Southeast Asia Council (SEAC) — Rising Voices in Southeast Asian Studies
Association for Asian Studies Annual Conference 2026 (AAS2026 @ Vancouver)
Submission deadline: July 20, 2025

The Southeast Asia Council (SEAC) of the Association for Asian Studies (AAS) is calling for  paper proposals from up-and-coming scholars to join a Rising Voices panel on the topic of  “Against the Tide: Agency in Volatile Times for Southeast Asia.” We seek to recruit early  career scholars, or “rising voices,” including graduate students, independent scholars, and  untenured faculty, with preference for those based at underfunded institutions from  Southeast Asian countries (see below for eligibility). Accepted paper proposals will form a  panel for presentation and inclusion in the 2026 Annual Conference of the Association for  Asian Studies, to be held in Vancouver, British Columbia, Canada from March 12-15, 2026.  SEAC will provide partial financial assistance for presenters to attend the annual conference  and meetings. In addition to receiving financial support from the AAS/SEAC, this year’s Rising  Voices Panel also has financial support provided by TRaNS: Trans- Regional and -National  Studies of Southeast Asia

Panel Topic Description

In the midst of volatile conditions of geopolitical power, important questions have arisen  regarding the place of agency in Southeast Asia and beyond. This panel invites papers that  examine how states, societies, and individuals in Southeast Asia address, navigate, and effect  change against seemingly insuperable economic, political, and neoliberal forces. This includes  digital terrains of datafication and surveillance, censorship and disinformation. What are the  ways in which dynamics of change within Southeast Asia intersect with or push against global  tides? To what extent can reclamations of Southeast Asian history challenge and revise the  placement of Southeast Asia in dominant accounts of wars and conflicts, colonialism and neo colonialism? How do social formations within Southeast Asia address enduring forces of  empire, state power and human rights, authoritarianism and anti-authoritarianism, as these  forces shape and constrain the region’s future? We welcome contributions from all  methodologies and disciplines across the social sciences and the humanities, with preferences  for interdisciplinary and intersectional work that shed new theoretical and empirical light — historical and contemporary — on Southeast Asia. Proposals can focus on specific sites or  comparisons within Southeast Asia, across the region and its diaspora, or Southeast Asia ties  to other regions and global currents. 
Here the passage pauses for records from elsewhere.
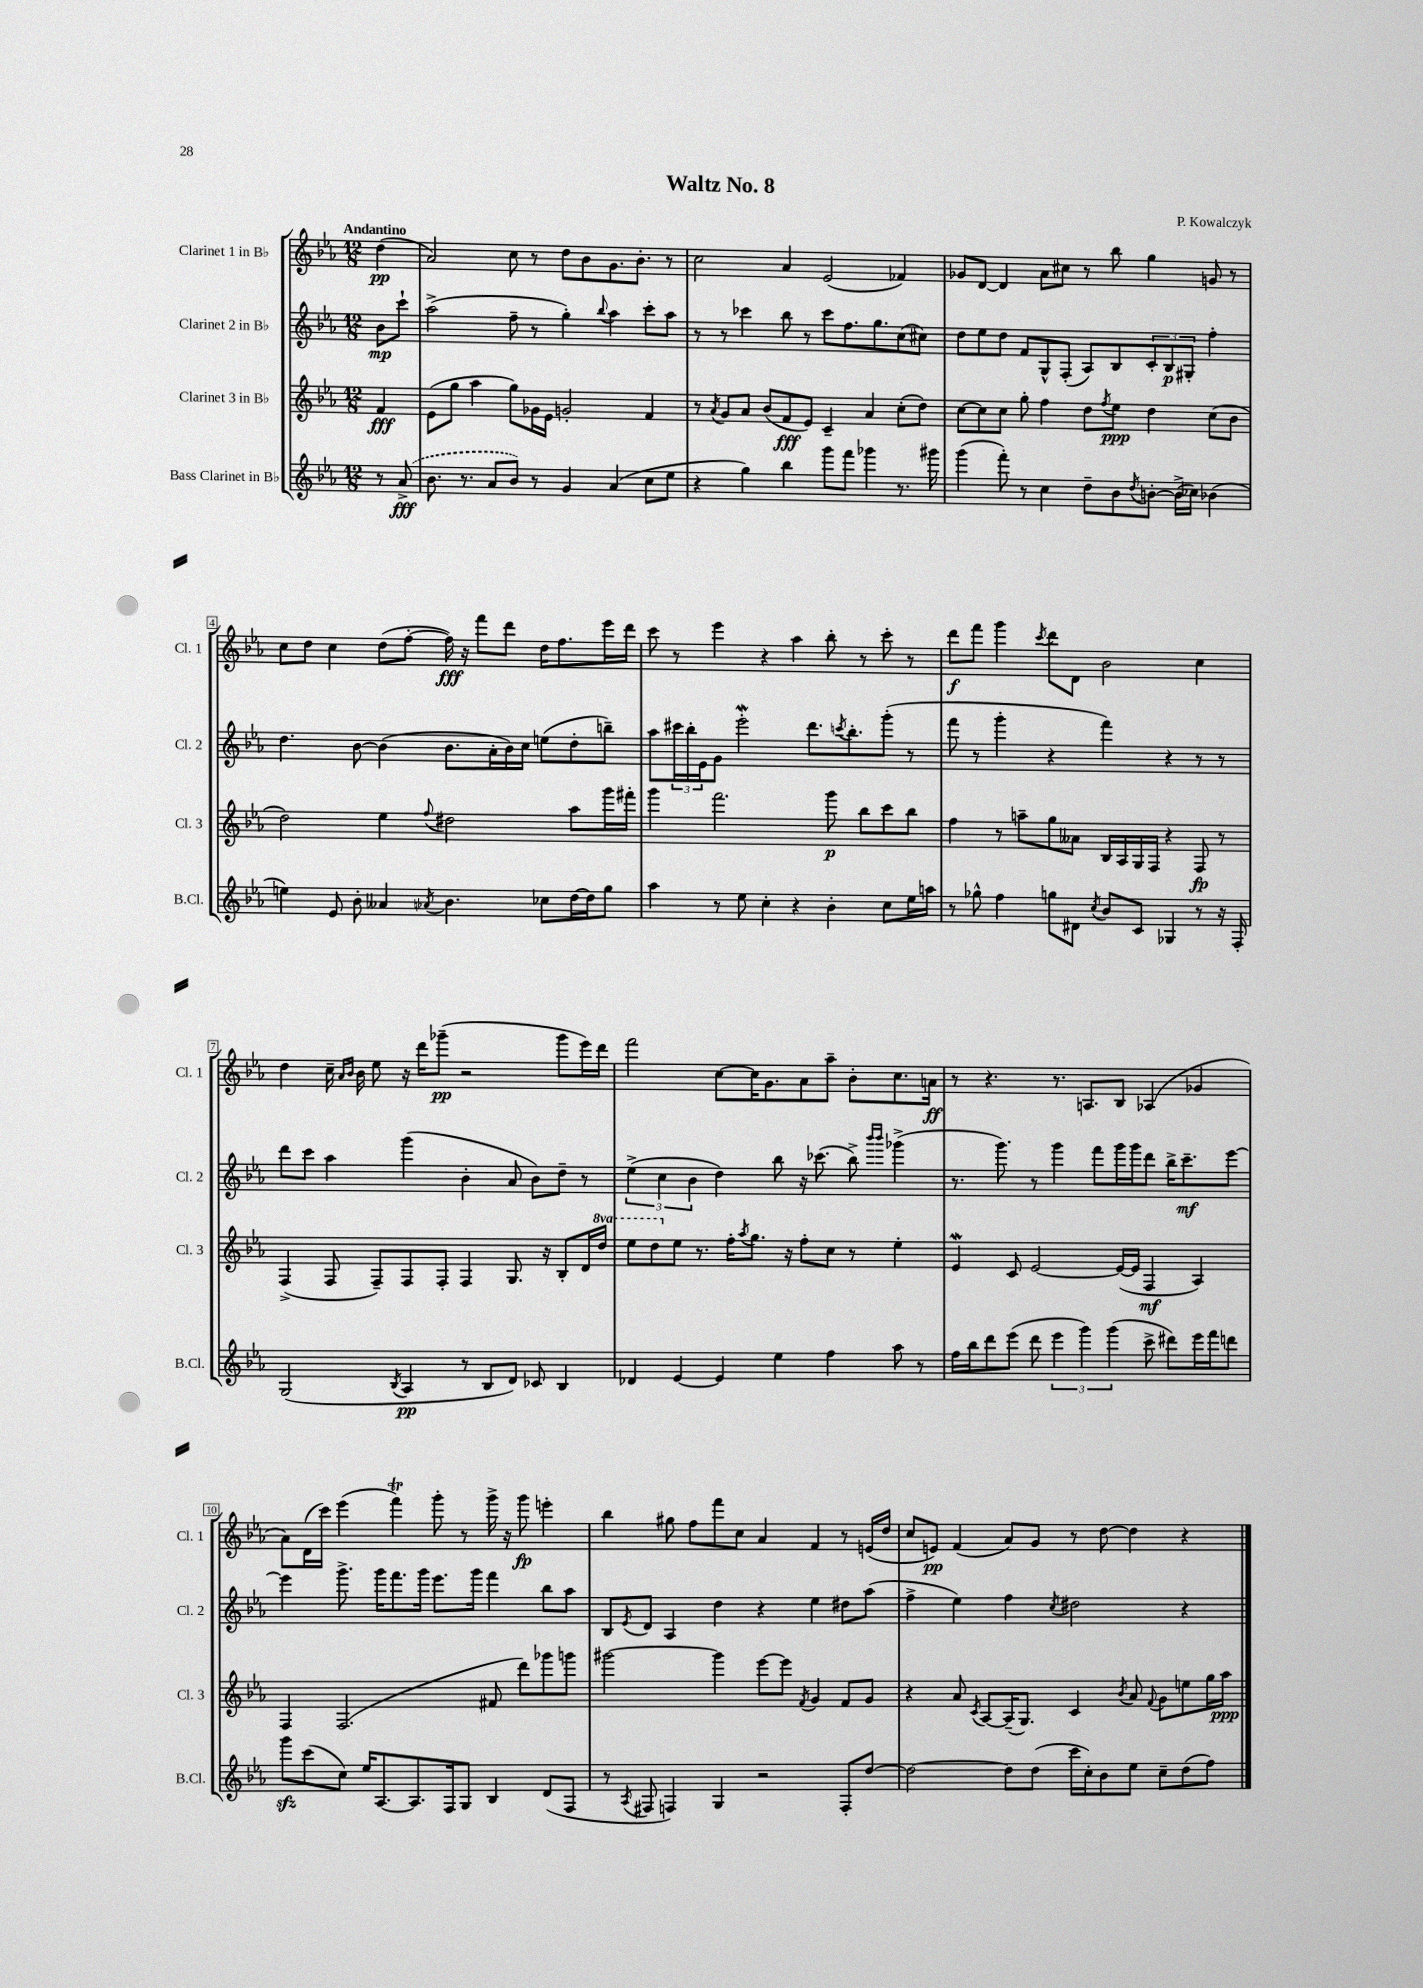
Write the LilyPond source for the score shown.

\header { title = "Waltz No. 8" composer = "P. Kowalczyk" }
<<
\new StaffGroup <<
\new Staff = "s0" \with { instrumentName = "Clarinet 1 in Bb" shortInstrumentName = "Cl. 1" } {
    \clef treble \key ees \major \numericTimeSignature \time 12/8 \partial 4 \tempo "Andantino"
    d''4\pp( |
    aes'2) c''8 r8 d''8 bes'8 g'8. bes'8.-. r8 |
    c''2 aes'4 ees'2( fes'4) |
    ges'8 d'8~ d'4 aes'8 cis''8 r8 bes''8 g''4 g'8 r8 |
    c''8 d''8 c''4 d''8( f''8~-. f''16\fff) r16 f'''8 d'''8 d''16 f''8. ees'''16 d'''16 |
    c'''8 r8 ees'''4 r4 aes''4 bes''8-. r8 c'''8-. r8 |
    d'''8\f f'''8 g'''4 \acciaccatura { c'''8 } d'''8 d'8 bes'2 c''4 |
    d''4 c''16-- \grace { aes'16 bes'16 } bes'16 ees''8 r16 d'''16 ges'''8--\pp( r2 ges'''8 ees'''16) d'''16 |
    f'''2 c''8~ c''16 g'8. aes'8 aes''8-- bes'8-. c''8. a'16\ff |
    r8 r4. r8. a8. bes8 aes4( ges'4 |
    aes'8) d'16( c'''16) ees'''4( f'''4\trill) g'''8-. r8 g'''16-> r16 g'''8\fp e'''4-. |
    bes''4 gis''8 f''8 f'''8 c''8 aes'4 f'4 r8 e'16( d''16 |
    c''8 e'8\pp) f'4( aes'8) g'8 r8 d''8~ d''4 r4 \bar "|." |
}
\new Staff = "s1" \with { instrumentName = "Clarinet 2 in Bb" shortInstrumentName = "Cl. 2" } {
    \clef treble \key ees \major \numericTimeSignature \time 12/8 \partial 4
    bes'8\mp c'''8-! |
    aes''2->( f''8-- r8 g''4-.) \appoggiatura { bes''8 } aes''4 c'''8-. aes''8 |
    r8 r8 ces'''4 bes''8 r8 ces'''8 f''8. g''8. c''8( cis''8) |
    d''8 ees''8 d''8 f'8 g8-^ f8-.( aes8) bes8 \tuplet 3/2 { c'8-. bes8\p gis8-. } f''4-. |
    d''4. bes'8~ bes'4( bes'8. aes'16-. bes'16) c''16 e''8( d''8-. b''8--) |
    aes''8 \tuplet 3/2 { cis'''16 bes''16-. ees'16 } g'8 ees'''2-.\mordent d'''8. \acciaccatura { c'''8 } bes''8.-. g'''8-.( r8 |
    f'''8 r8 g'''4-. r4 f'''4) r4 r8 r8 |
    d'''8 c'''8 aes''4 g'''4( bes'4-. aes'8 bes'8) d''8-- r8 |
    \tuplet 3/2 { ees''4->( c''4 bes'4 } d''4) bes''8 r16 ces'''8.( bes''8->) \grace { bes'''16 bes'''16 } ges'''4->( |
    r8. g'''8.) r8 g'''4 f'''8 g'''16 g'''16 d'''8 bes''16-> c'''8.--\mf ees'''8~ |
    ees'''4 g'''8.-> g'''16 f'''8. g'''16 ees'''8. g'''16 f'''4 bes''8 aes''8 |
    bes8 \acciaccatura { ees'8 } d'8 aes4 d''4 r4 ees''4 dis''8 aes''8( |
    f''4-> ees''4) f''4 \acciaccatura { c''8 } dis''2 r4 \bar "|." |
}
\new Staff = "s2" \with { instrumentName = "Clarinet 3 in Bb" shortInstrumentName = "Cl. 3" } {
    \clef treble \key ees \major \numericTimeSignature \time 12/8 \set Staff.ottavationMarkups = #ottavation-simple-ordinals \partial 4
    f'4\fff |
    ees'8( g''8 aes''4 g''8) ges'16 ees'16 g'2-. f'4 |
    r8 \acciaccatura { aes'8 } g'8 aes'8 bes'8( f'8\fff ees'8) c'4-- aes'4 c''8-.( d''8) |
    c''8~ c''8 c''8 g''8-. f''4 d''8 \acciaccatura { f''8 } ees''8\ppp d''4 c''8( bes'8 |
    d''2) ees''4 \appoggiatura { f''8 } dis''2 aes''8 g'''16 fis'''16-. |
    g'''4 f'''2. g'''8\p bes''8 c'''8 bes''8 |
    f''4 r8 a''8-- g''8 aeses'8 bes16 aes16 g16 f16 r4 f8\fp r8 |
    f4->( f8 f8--) f8 f8-. f4 g8. r16 bes8-. d'16 \ottava #1 d'''16 |
    ees'''8 d'''8 \ottava #0 ees''8 r8. f''16-. \acciaccatura { aes''8 } g''8. r16 f''8-. c''8 r8 ees''4-. |
    ees'4\mordent c'8 ees'2~ ees'16~( ees'16 f4\mf aes4) |
    f4 f2.( fis'8 d'''8) ges'''8 g'''8 |
    gis'''2~ gis'''4 ees'''8~ ees'''8 \acciaccatura { f'8 } g'4 f'8 g'8 |
    r4 aes'8 \acciaccatura { c'8 } aes8~ aes16--( g8.) c'4 \acciaccatura { bes'8 } aes'8 \appoggiatura { f'8 } g'8 e''8 g''16 aes''16\ppp \bar "|." |
}
\new Staff = "s3" \with { instrumentName = "Bass Clarinet in Bb" shortInstrumentName = "B.Cl." } {
    \clef treble \key ees \major \numericTimeSignature \time 12/8 \partial 4
    r8 \once \slurDashed aes'8->\fff( |
    bes'8. r8. aes'8 bes'8) r8 g'4 aes'4( c''8 ees''8 |
    r4 g''4) bes''4 g'''8 f'''8 ges'''4 r8. gis'''16 |
    g'''4( f'''8-.) r8 c''4 d''8-- bes'8 \acciaccatura { d''8 } b'8~-. b'16->( ces''16) bes'4( |
    e''4) ees'8 bes'8-. aeses'4 \acciaccatura { aes'8 } bes'4. ces''8 d''16~ d''16 g''8 |
    aes''4 r8 ees''8 c''4-. r4 bes'4-. c''8 ees''16 a''16 |
    r8 ges''8-^ f''4 g''8 dis'8 \acciaccatura { c''8 } bes'8 c'8 ges4 r8 r16 f16-. |
    g2( \acciaccatura { bes8 } aes4\pp r8 bes8 d'8) ces'8 bes4 |
    des'4 ees'4~ ees'4 ees''4 f''4 aes''8 r8 |
    f''16 bes''16 d'''8 ees'''8( d'''8 \tuplet 3/2 { ees'''4 g'''4) g'''4( } c'''8-> dis'''8) ees'''16 f'''16 d'''8 |
    g'''8\sfz c'''8( c''8) ees''16 aes8.~ aes8. f16 g8 bes4 d'8( f8 |
    r8 \acciaccatura { aes8 } fis8 f4) g4 r2 f8-. d''8~ |
    d''2~ d''8 d''8( c'''16 c''16-.) bes'8 ees''8 c''8-- d''8( f''8) \bar "|." |
}
>>
>>
\layout { \context { \Score \override BarNumber.stencil = #(make-stencil-boxer 0.1 0.3 ly:text-interface::print) } }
Eligibility and Selection Criteria

We seek papers by Southeast Asian scholars who are early career scholars, or “rising voices.”  Rising voices are defined here as advanced graduate students (currently writing dissertations  based on original field or archival research) or untenured faculty members (including tenure track assistant professors, adjuncts, and lecturers, or the approximate equivalent based on the  academic tradition from which the scholar is coming). Applicants may be currently enrolled as students in, or employed by, any institution of higher education in the world. Preference may  be given to students or faculty currently based at underfunded institutions in Late Developing  Countries (LDC) in Southeast Asia. Please note that the definition of LDC used by the AAS  excludes the following Asian countries: Australia, Hong Kong, Japan, New Zealand, Republic of China (Taiwan), Republic of Korea (South Korea), and Singapore. 

In addition to the stated goal of supporting rising voices from Southeast Asia, the primary  criteria for selection will be the quality and cohesiveness of the proposals to form a viable  panel. Most importantly, the Rising Voices panel is intended to be a Southeast Asia-focused  panel. Submissions that do not substantively address issues pertaining to the region will not  be considered. 

Please note that neither published papers nor papers under review can be accepted to Rising  Voices. Moreover, scholars may not submit the same paper proposal to both Rising  Voices and the JSEAS-sponsored panels. The selected panelists will be expected to attend the conference in person and comply with the deadline for paper submissions. 

To submit a paper proposal, please provide the following items in the order listed below, all  within a SINGLE Microsoft Word file or PDF document, by July 20, 2025: 

  1. Applicant’s Name, affiliation, and contact information, clearly indicating applicant’s current country of residence.

  2. Paper abstract. 250 words in the format of the standard AAS paper proposal.

  3. Brief bio-sketch of 200-300 words describing current and recent scholarly positions, a brief sentence or two about current research, and any significant publications. The model for this should be the standard blurb one sees on a faculty or graduate student website.

  4. Current curriculum vitae. Maximum 4 pages

Please save the file with the following filename convention:

RisingVoices2026_ApplicantsFamilyName.pdf

Completed applications should be sent to the attention of the AAS Rising Voices 2026 committee at aasrisingvoices@gmail.com by the July 20, 2025 deadline. Late submissions  or submissions that do not follow the above instructions will not be considered. Applicants  should confirm in their email that their paper has not been published or submitted for review  elsewhere.